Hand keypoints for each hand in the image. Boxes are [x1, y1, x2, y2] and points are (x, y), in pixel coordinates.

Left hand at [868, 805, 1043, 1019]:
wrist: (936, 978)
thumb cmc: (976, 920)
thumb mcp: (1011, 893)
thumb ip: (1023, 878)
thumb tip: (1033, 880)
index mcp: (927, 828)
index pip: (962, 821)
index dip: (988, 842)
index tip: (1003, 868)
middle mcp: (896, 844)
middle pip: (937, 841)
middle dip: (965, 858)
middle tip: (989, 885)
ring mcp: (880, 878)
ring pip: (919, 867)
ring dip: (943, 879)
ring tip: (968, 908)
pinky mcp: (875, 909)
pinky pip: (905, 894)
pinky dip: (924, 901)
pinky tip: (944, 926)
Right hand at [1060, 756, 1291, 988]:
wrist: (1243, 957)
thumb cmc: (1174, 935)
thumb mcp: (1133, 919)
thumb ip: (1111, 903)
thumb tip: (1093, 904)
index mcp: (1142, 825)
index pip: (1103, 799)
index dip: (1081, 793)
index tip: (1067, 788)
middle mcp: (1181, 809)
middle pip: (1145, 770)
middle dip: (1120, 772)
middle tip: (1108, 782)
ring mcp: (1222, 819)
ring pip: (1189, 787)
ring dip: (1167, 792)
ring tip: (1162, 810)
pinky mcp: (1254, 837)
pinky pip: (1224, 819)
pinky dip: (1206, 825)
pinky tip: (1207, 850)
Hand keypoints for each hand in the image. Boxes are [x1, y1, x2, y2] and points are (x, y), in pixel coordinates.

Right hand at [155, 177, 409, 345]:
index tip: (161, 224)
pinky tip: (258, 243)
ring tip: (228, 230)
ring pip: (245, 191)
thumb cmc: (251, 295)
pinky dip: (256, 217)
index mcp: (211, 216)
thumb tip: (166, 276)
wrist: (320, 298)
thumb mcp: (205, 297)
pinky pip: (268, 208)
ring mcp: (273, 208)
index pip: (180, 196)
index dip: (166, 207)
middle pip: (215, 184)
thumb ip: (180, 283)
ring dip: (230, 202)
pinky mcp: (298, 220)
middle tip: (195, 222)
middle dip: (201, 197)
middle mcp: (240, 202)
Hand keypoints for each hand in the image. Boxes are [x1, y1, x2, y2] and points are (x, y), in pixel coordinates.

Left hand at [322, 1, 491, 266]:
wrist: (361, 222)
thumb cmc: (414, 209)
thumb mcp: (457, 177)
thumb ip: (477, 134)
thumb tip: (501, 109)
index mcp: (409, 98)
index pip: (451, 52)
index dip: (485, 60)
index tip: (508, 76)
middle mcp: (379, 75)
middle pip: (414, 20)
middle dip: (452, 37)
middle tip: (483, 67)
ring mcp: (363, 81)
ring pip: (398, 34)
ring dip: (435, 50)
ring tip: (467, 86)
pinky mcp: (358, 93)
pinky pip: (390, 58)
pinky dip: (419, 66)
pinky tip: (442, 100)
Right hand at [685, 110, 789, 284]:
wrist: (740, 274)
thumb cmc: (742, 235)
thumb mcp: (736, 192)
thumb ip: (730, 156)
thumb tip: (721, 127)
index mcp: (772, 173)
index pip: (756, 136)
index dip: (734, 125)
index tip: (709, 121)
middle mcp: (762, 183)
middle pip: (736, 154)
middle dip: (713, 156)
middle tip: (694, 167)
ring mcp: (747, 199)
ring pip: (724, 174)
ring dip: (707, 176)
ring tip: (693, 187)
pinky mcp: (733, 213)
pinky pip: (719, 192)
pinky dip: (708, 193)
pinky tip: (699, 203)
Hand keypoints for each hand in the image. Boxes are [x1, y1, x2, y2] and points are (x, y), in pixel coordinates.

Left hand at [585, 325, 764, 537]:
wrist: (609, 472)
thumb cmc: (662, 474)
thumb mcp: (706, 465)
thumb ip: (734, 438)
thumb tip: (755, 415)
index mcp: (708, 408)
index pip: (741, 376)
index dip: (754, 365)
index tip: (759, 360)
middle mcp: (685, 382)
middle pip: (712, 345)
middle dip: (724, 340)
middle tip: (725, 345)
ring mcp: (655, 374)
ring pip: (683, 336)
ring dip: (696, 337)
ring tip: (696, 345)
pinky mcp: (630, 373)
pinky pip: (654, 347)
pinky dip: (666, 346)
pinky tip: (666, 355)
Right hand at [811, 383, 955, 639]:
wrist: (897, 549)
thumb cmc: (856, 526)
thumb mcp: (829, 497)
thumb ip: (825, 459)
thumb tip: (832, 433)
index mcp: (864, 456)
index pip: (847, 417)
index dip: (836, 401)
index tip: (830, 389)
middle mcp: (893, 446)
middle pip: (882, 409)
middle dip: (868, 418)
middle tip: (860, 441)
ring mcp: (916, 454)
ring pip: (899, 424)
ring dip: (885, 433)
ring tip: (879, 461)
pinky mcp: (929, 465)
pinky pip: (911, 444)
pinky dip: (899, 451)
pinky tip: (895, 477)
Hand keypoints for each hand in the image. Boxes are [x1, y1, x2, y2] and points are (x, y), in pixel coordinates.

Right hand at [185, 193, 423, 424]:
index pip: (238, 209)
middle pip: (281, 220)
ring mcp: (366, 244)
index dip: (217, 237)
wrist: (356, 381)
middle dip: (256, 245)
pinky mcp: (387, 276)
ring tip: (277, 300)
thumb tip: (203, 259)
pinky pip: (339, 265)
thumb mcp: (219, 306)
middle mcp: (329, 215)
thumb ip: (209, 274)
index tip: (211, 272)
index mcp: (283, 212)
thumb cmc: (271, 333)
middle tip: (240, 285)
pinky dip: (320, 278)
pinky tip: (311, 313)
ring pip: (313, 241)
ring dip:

--------------------------------------------------

The problem: Starting at the first line and ending at the last, restate the material word for word.

Output:
Hand keypoints for each hand in the image. Boxes are [x1, y1, x2, y2] and points are (x, y), in pixel coordinates.

Left hand at [868, 805, 1043, 1019]:
wrist: (936, 978)
thumb cmc: (976, 920)
thumb mcp: (1011, 893)
thumb ip: (1023, 878)
thumb tip: (1033, 880)
index mcp: (927, 828)
index pip: (962, 821)
index dip: (988, 842)
index tip: (1003, 868)
middle mcp: (896, 844)
middle pip: (937, 841)
middle dip: (965, 858)
middle tip: (989, 885)
ring mcp: (880, 878)
ring pip: (919, 867)
ring dip: (943, 879)
ring tip: (968, 908)
pinky mcp: (875, 909)
pinky pip: (905, 894)
pinky dip: (924, 901)
pinky tip: (944, 926)
Right hand at [1060, 756, 1291, 988]:
wrist: (1243, 957)
thumb cmc: (1174, 935)
thumb mcp: (1133, 919)
thumb ip: (1111, 903)
thumb tip: (1093, 904)
index mcp: (1142, 825)
index pip: (1103, 799)
index dip: (1081, 793)
index tip: (1067, 788)
middle mcp: (1181, 809)
middle pip: (1145, 770)
middle dip: (1120, 772)
middle tip: (1108, 782)
ring mcp: (1222, 819)
ring pip: (1189, 787)
ring dip: (1167, 792)
ring tip: (1162, 810)
pinky mcp: (1254, 837)
pinky pip: (1224, 819)
pinky dip: (1206, 825)
pinky tip: (1207, 850)
Hand keypoints for each hand in the image. Boxes are [x1, y1, x2, y2] and points are (x, y), in pixel coordinates.

Right hand at [155, 177, 409, 345]:
index tip: (161, 224)
pinky tip: (258, 243)
ring tip: (228, 230)
ring pip: (245, 191)
thumb cmc: (251, 295)
pinky dip: (256, 217)
index mcp: (211, 216)
thumb tip: (166, 276)
wrist: (320, 298)
thumb mcp: (205, 297)
pinky pip: (268, 208)
ring mcp: (273, 208)
index pip: (180, 196)
index dip: (166, 207)
middle pip: (215, 184)
thumb ip: (180, 283)
ring dip: (230, 202)
pinky mcp: (298, 220)
middle tip: (195, 222)
middle dip: (201, 197)
middle mcp: (240, 202)
Hand keypoints for each hand in the image. Boxes are [x1, y1, x2, y2] and points are (x, y), in pixel coordinates.

Left hand at [322, 1, 491, 266]:
wrist: (361, 222)
thumb cmc: (414, 209)
thumb mcp: (457, 177)
thumb ip: (477, 134)
thumb tip: (501, 109)
index mcp: (409, 98)
index pip: (451, 52)
index dip: (485, 60)
index tip: (508, 76)
middle mcp: (379, 75)
middle pip: (414, 20)
middle dip: (452, 37)
middle tip: (483, 67)
ring mcp: (363, 81)
ring pip: (398, 34)
ring dip: (435, 50)
ring tip: (467, 86)
pinky mcp: (358, 93)
pinky pip: (390, 58)
pinky dip: (419, 66)
pinky tip: (442, 100)
Right hand at [685, 110, 789, 284]:
wrist: (740, 274)
thumb cmc: (742, 235)
thumb mcp: (736, 192)
thumb ip: (730, 156)
thumb tip: (721, 127)
index mcp: (772, 173)
index pip: (756, 136)
index dip: (734, 125)
index tip: (709, 121)
middle mcp: (762, 183)
middle pip: (736, 154)
middle dip: (713, 156)
middle tip: (694, 167)
ring mcp: (747, 199)
ring pip: (724, 174)
ring dip: (707, 176)
ring tip: (693, 187)
pinky mcp: (733, 213)
pinky pip: (719, 192)
pinky dip: (708, 193)
pinky tip: (699, 203)
Hand keypoints for each hand in the image. Boxes are [x1, y1, x2, y2] and points are (x, y), in pixel coordinates.

Left hand at [585, 325, 764, 537]:
wrist: (609, 472)
thumb cmc: (662, 474)
thumb mcp: (706, 465)
thumb ip: (734, 438)
thumb tip: (755, 415)
index mcp: (708, 408)
index pip: (741, 376)
index dip: (754, 365)
index tip: (759, 360)
middle mcp: (685, 382)
middle pip: (712, 345)
middle dip: (724, 340)
middle tip: (725, 345)
ring mcp: (655, 374)
ring pip: (683, 336)
ring dip: (696, 337)
ring tip: (696, 345)
pinky mcp: (630, 373)
pinky pip: (654, 347)
pinky dip: (666, 346)
pinky tip: (666, 355)
Right hand at [811, 383, 955, 639]:
wrist: (897, 549)
thumb cmc: (856, 526)
thumb mcp: (829, 497)
thumb ip: (825, 459)
thumb tip: (832, 433)
index mcp: (864, 456)
index pip: (847, 417)
index dip: (836, 401)
index tip: (830, 389)
middle mcp: (893, 446)
middle pip: (882, 409)
middle dip: (868, 418)
middle tip: (860, 441)
ring mcp: (916, 454)
ring pip: (899, 424)
ring dip: (885, 433)
ring tip: (879, 461)
pinky mcp: (929, 465)
pinky pip: (911, 444)
pinky dip: (899, 451)
pinky tip: (895, 477)
Hand keypoints for each hand in the image. Boxes are [x1, y1, x2, y2] and points are (x, y), in pixel coordinates.

Right hand at [185, 193, 423, 424]:
index pip: (238, 209)
middle pip: (281, 220)
ring mcp: (366, 244)
index dip: (217, 237)
wrist: (356, 381)
middle dip: (256, 245)
pinky mcp: (387, 276)
ring tip: (277, 300)
thumb tip: (203, 259)
pinky pip: (339, 265)
thumb mcp: (219, 306)
middle mcp: (329, 215)
thumb ip: (209, 274)
index tip: (211, 272)
index mcp: (283, 212)
thumb cmc: (271, 333)
middle tip: (240, 285)
pinky dip: (320, 278)
pinky tip: (311, 313)
ring pip: (313, 241)
ring dip:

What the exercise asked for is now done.